Inside vs. Outside — Figuring debt basis


This week’s Tax Practice News webinar features a tax talk on Form 7203. While the form is required for shareholders of S Corps, the discussion around basis calculation and taxability of distributions from passthrough entities also extends to partnerships.

But figuring the basis is not as straightforward as one might originally anticipate. Challenges to start, most shareholders and partners of smaller, closely held businesses have not tracked their basis since commencing business. In some cases, depending on the age of the business and how long practitioners have been working with their client, reconstruction of basis could span several years and may be missing necessary information.

To further complicate the calculations, debt basis has to be considered for the sake of Form 7203 as well as properly determining the taxability of distributions or loss limitations.

In S Corps, debt basis may be easier to determine. Typically basis increases for any amounts that a shareholder has individually loaned to the corporation provided that debt is supported by a note.

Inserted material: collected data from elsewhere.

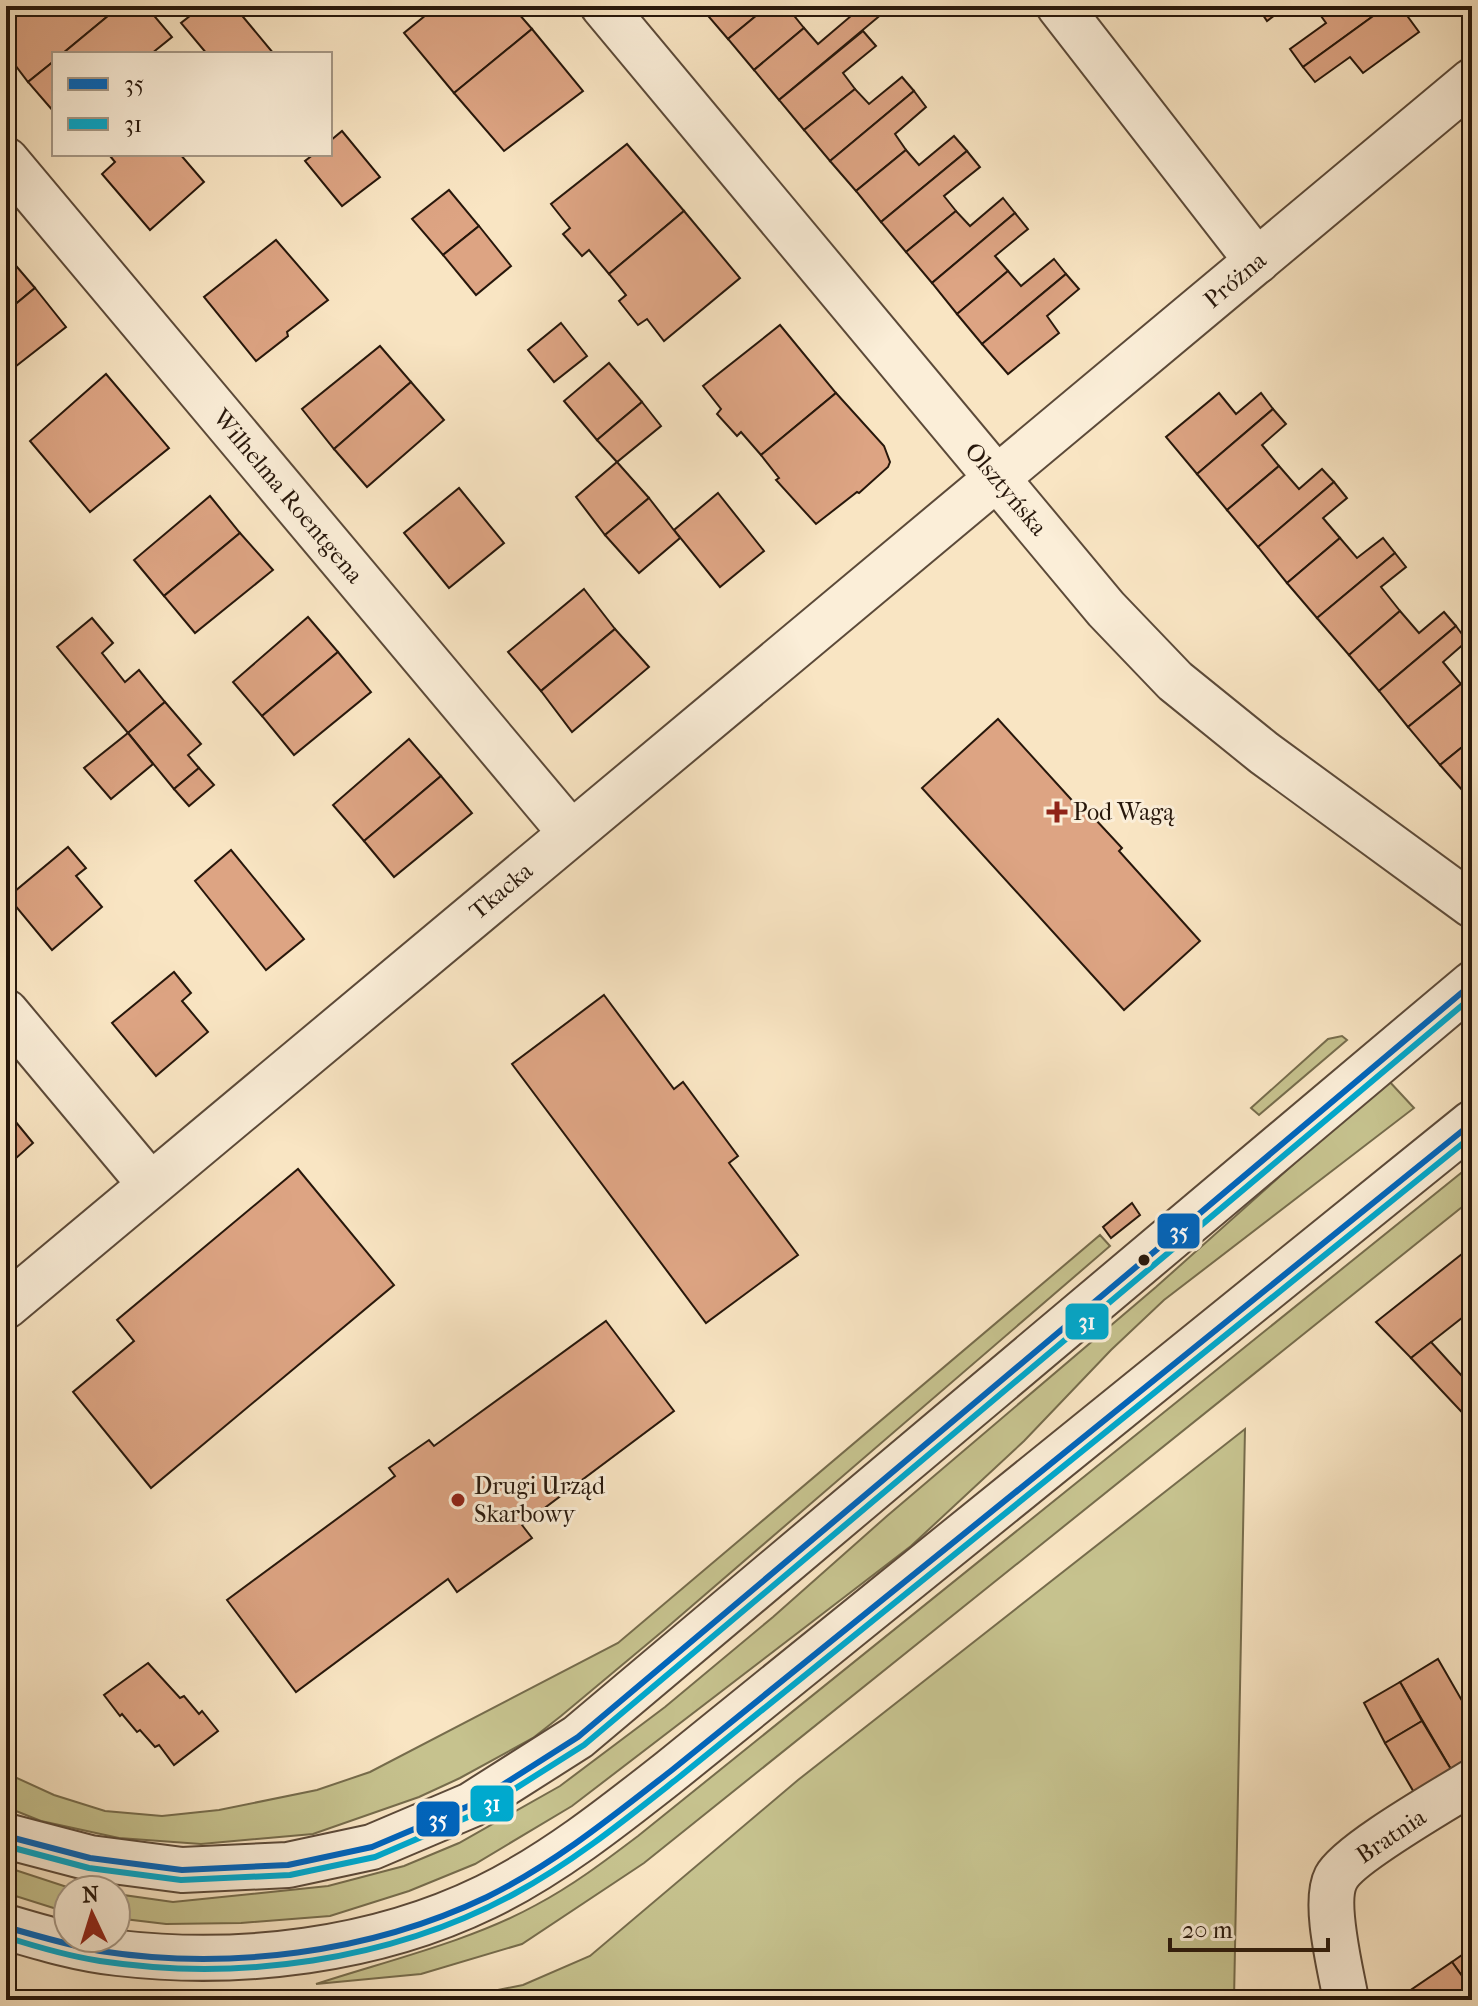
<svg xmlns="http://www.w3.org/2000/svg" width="1478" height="2006" font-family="'IM FELL French Canon',serif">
<rect width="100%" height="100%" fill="#f9e5c3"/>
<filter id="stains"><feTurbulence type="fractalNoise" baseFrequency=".0025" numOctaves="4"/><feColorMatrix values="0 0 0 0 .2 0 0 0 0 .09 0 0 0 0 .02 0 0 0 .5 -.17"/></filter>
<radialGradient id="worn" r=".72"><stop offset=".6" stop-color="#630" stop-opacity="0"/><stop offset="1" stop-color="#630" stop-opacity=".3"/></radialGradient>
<g fill="#c6c28e" stroke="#766c4c" stroke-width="2">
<path d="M1342,1036L1347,1040L1259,1115L1251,1108L1328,1039Z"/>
<path d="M1388,1080L1414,1108L1164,1300L1111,1350L1024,1441L911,1546L572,1806L475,1864L409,1891L330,1916L241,1923L166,1924L116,1918V1894L173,1902L328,1886L404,1866L459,1843L560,1786L665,1707L773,1617L887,1516L1156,1287Z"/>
<path d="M1466,1169L1472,1178V1199L644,1863L522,1944L421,1974L316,1984C386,1961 471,1941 536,1905C572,1886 605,1861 638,1836Z"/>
<path d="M1100,1235L1110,1246L664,1630L561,1716L533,1738L460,1778L419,1797L313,1834L201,1844L119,1838L41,1821L6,1807V1773L54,1795L105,1811L162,1816L219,1810L317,1790L370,1772L618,1643Z"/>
<path d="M1245,1429L1234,2000H424L468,1996L523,1985L590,1956L798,1780Z"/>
<path d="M6,1867L70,1888L87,1890H68V1912L63,1911L6,1893Z"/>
</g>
<g fill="#dda483" stroke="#27170b" stroke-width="2">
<path d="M15,6H120L62,54H54V61L28,82L6,53V24L21,13Z"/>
<path d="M120,6H146L172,37L151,54H62Z"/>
<path d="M199,6H234L274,54H207L181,23L200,8Z"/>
<path d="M437,6H512L532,29L454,93L404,33Z"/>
<path d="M708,6H768L728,39L703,10Z"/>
<path d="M768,6H800L792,13L804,28L754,70L728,39Z"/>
<path d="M850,6H887L889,8L779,100L754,70L804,28L818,44L851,16L846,10Z"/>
<path d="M1257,6H1287L1267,21Z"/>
<path d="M1321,6H1387L1303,67L1290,49L1326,23L1316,9Z"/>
<path d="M1387,6H1400L1419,32L1363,73L1350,57L1315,82L1303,67Z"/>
<path d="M532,29L583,91L504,151L454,93Z"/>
<path d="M863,31L876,46L843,73L855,89L804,130L779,100Z"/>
<path d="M54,61V112L28,82Z"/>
<path d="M902,77L914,91L830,161L804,130L855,89L869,104Z"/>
<path d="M914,91L926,107L895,134L906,150L856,191L830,161Z"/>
<path d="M342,131L380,177L342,206L305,161L314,154H330V141Z"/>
<path d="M954,136L967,151L881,222L856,191L906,150L919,165Z"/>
<path d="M627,144L684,211L609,274L589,250L582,256L563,234L570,228L551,204Z"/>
<path d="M967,151L980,167L944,196L956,211L906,252L881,222Z"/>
<path d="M112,154H180L204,182L150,230L102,174L115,162L110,156Z"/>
<path d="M449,190L479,226L443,255L412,219Z"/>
<path d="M1003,198L1015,213L932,283L906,252L956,211L970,226Z"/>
<path d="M684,211L740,278L664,341L647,319L638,325L619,301L626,295L609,274Z"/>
<path d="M1015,213L1028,229L995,256L1008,271L957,314L932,283Z"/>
<path d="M479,226L511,266L476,295L443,255Z"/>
<path d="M276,240L328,300L287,332L288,336L256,361L204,297Z"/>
<path d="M6,254L35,288L6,312Z"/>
<path d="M1054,259L1066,274L982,344L957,314L1008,271L1021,286Z"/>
<path d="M1066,274L1079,289L1047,316L1059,333L1008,374L982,344Z"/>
<path d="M35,288L66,327L6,374V312Z"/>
<path d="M561,323L587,356L554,382L528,350Z"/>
<path d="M780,325L836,393L761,455L741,432L737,436L717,414L721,409L703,386Z"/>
<path d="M380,346L411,382L334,449L302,409Z"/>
<path d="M609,363L642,402L597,440L564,401Z"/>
<path d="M106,374L169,448L90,512L30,441Z"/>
<path d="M411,382L444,420L367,487L334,449Z"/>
<path d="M836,393L884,446L890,462L888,467L859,493L857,492L816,524L776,480L779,478L761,455Z"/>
<path d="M1219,393L1236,414L1261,393L1273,409L1197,474L1166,437Z"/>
<path d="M642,402L661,426L617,462L597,440Z"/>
<path d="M1273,409L1286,424L1262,445L1279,466L1227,510L1197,474Z"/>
<path d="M617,462L649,498L605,535L576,497Z"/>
<path d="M1279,466L1299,489L1322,469L1334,482L1258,547L1227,510Z"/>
<path d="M1334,482L1347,498L1323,518L1340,538L1287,583L1258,547Z"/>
<path d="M459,488L504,543L449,588L404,533Z"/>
<path d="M718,493L764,551L720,587L674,530Z"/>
<path d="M210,496L240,533L164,596L134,560Z"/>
<path d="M649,498L680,538L639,573L605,535Z"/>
<path d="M240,533L273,570L195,633L164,596Z"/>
<path d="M1340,538L1357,558L1383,538L1395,553L1317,618L1287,583Z"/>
<path d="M1395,553L1406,567L1381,587L1400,611L1349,655L1317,618Z"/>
<path d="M584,589L615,629L541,691L508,652Z"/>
<path d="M1400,611L1419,633L1444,612L1456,626L1379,691L1349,655Z"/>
<path d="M308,617L338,652L262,716L233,682Z"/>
<path d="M92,618L113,643L102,653L125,682L139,670L165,702L128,733L57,647Z"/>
<path d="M1456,626L1467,641L1443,662L1461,684L1408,727L1379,691Z"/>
<path d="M615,629L649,667L572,732L541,691Z"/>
<path d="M338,652L371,692L294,755L262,716Z"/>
<path d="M1461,684L1472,697V739L1440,765L1408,727Z"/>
<path d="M165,702L201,744L188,755L199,768L174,789L128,733Z"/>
<path d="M998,719L1079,808L1082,805L1122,848L1119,851L1200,941L1124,1010L922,788Z"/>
<path d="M128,733L153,764L111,799L84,768Z"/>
<path d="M409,739L441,776L364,841L333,805Z"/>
<path d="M1472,739V799L1471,800L1440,765Z"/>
<path d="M199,768L214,785L189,806L174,789Z"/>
<path d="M441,776L472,813L394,877L364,841Z"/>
<path d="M68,847L86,868L76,876L102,907L52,950L8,897Z"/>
<path d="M231,850L304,939L266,970L195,881Z"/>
<path d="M174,972L191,993L182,1001L208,1032L156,1076L112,1023Z"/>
<path d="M604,995L674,1089L683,1082L738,1156L729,1163L798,1255L706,1323L512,1064Z"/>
<path d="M6,1110L33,1143L6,1167Z"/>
<path d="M298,1169L394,1285L151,1488L73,1392L134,1341L117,1320Z"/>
<path d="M1132,1203L1140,1215L1111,1238L1103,1227Z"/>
<path d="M1472,1246V1310L1411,1358L1376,1322Z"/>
<path d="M606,1321L674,1411L522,1525L532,1538L457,1592L448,1579L296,1692L227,1600L395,1476L389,1468L429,1440L434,1446Z"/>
<path d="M1431,1342L1472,1387V1423L1411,1358Z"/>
<path d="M1438,1659L1472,1718V1758L1452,1771L1400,1682Z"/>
<path d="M148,1663L180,1698L184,1696L199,1714L202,1711L218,1731L174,1765L159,1745L155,1747L140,1730L137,1732L122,1714L120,1716L104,1695Z"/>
<path d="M1400,1682L1422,1721L1385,1743L1364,1703Z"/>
<path d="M1422,1721L1452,1771L1415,1794L1385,1743Z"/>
<path d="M1472,1948V1990L1452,1962Z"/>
<path d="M1452,1962L1472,1990V2000H1396Z"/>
</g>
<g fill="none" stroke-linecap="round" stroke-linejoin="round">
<defs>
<g id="minor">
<path d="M603,6L1106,609L1175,681L1264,753L1472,905"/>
<path d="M1059,6L1257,261"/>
<path d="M6,160L571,833"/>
<path d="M6,1012L150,1184"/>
<path d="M6,1306L1472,81"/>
<path d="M6,1836L90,1858L182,1870L288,1865L372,1847L471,1805L578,1737L1472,984"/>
<path d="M6,1927C43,1938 80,1949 118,1953C241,1967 375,1951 486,1897C552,1865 615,1815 672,1770L1472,1123"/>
<path d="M1346,2000C1341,1971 1323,1903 1336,1878C1348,1854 1445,1799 1472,1782"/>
</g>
</defs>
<use href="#minor" stroke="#5c4a39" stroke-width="48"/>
<use href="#minor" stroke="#fbeed8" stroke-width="44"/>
<defs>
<g id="bus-1">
<path d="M6,1836L90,1858L182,1870L288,1865L372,1847L471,1805L578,1737L1472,984"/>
<path d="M6,1927C37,1936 68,1945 100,1951C228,1971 370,1953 487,1897C554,1864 613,1816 672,1770L1472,1123"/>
</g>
<g id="bus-2">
<path d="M6,1846L89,1868L181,1880L290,1875L375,1857L475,1814L584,1745L1472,997"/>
<path d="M6,1937C37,1947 68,1956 100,1961C238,1982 391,1961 514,1894C573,1862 626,1819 678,1778L1472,1136"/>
</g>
</defs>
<use href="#bus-1" stroke="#fbeed8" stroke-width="12"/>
<use href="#bus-2" stroke="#fbeed8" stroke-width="12"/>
<use href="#bus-1" stroke="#0065bd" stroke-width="6"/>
<use href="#bus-2" stroke="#00a9ce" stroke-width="6"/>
</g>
<g fill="#8f2418" stroke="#fbeed8" stroke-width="3">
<path d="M1053 800h8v8h8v8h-8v8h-8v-8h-8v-8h8z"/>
<circle cx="458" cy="1500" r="8"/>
</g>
<circle fill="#27170b" stroke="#fbeed8" stroke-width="3" cx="1144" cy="1260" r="7"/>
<g text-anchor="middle" stroke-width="6" stroke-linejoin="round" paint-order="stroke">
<g font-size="24" fill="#27170b" stroke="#fbeed8">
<text transform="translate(1235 280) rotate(-40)" y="8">Próżna</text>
<text transform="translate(1006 489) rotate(50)" y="8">Olsztyńska</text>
<text transform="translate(288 496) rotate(50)" y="8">Wilhelma Roentgena</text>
<text transform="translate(501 891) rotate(-40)" y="8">Tkacka</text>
<text transform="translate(1391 1836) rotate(-34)" y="8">Bratnia</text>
</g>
<g font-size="24" fill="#27170b" stroke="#fbeed8" text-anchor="start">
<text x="1073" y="820">Pod Wagą</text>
<text x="474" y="1494">Drugi Urząd<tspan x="474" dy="28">Skarbowy</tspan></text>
</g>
</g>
<g stroke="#fbeed8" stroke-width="3">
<rect x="1156" y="1212" width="45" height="38" rx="8" fill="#0065bd"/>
<rect x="1064" y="1302" width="46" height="39" rx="8" fill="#00a9ce"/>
<rect x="469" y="1784" width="46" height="39" rx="8" fill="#00a9ce"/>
<rect x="415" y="1800" width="46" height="38" rx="8" fill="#0065bd"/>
</g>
<g font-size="22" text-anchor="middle" font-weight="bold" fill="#fff">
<text x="1179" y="1239">35</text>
<text x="1087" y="1329">31</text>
<text x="492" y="1811">31</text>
<text x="438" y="1827">35</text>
</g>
<rect width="1478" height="2006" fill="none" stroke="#f9e5c3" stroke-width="32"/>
<rect x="8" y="8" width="1462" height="1990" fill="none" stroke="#27170b" stroke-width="4"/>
<rect x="16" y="16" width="1446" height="1974" fill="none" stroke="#27170b" stroke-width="2"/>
<rect x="52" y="52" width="280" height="104" fill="#fbeed8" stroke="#a69886" stroke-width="2"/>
<rect x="68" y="78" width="40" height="12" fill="#0065bd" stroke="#a69886" stroke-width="2"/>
<text x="124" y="92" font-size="24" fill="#27170b">35</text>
<rect x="68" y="118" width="40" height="12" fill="#00a9ce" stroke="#a69886" stroke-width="2"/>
<text x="124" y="132" font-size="24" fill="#27170b">31</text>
<g transform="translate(92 1914) rotate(356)"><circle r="38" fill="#fbeed8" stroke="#a69886" stroke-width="2"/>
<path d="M0-6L14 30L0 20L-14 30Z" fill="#8f2418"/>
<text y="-12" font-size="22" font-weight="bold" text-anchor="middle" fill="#27170b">N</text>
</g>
<path d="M1170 1938v12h158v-12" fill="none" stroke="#27170b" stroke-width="4"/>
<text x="1182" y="1938" font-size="24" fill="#27170b" stroke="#fbeed8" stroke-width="6" paint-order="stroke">20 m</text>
<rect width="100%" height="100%" filter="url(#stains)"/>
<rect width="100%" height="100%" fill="url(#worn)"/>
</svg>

In partnerships however, the calculation is not so straightforward. The basis of individual partners is affected by the debt of the partnership itself. Debt of the partnership is allocated to the partners typically according to their partnership percentages unless otherwise documented in the operating agreement.

For basic purposes, this typically applies to both recourse (guaranteed or collateralized) and nonrecourse debt. Debt is considered differently for at risk limitations than for basis calculation purposes.

Where most of this is coming into play, specifically with Form 7203, is the IRS seeking to ensure that loss limitations are being applied. Partners and shareholders are not allowed to take losses to the extent that they exceed both current year income as well as their individual basis in the organization.

Additionally, distributions—or draws—traditionally are non-taxable because partners and shareholders already are paying taxes on 100% of passthrough income. 

But if cash or property is being distributed beyond current year earnings, and again, beyond individual basis in the organization, those amounts are subject to capital gains taxes and are essentially treated as taxable dividends.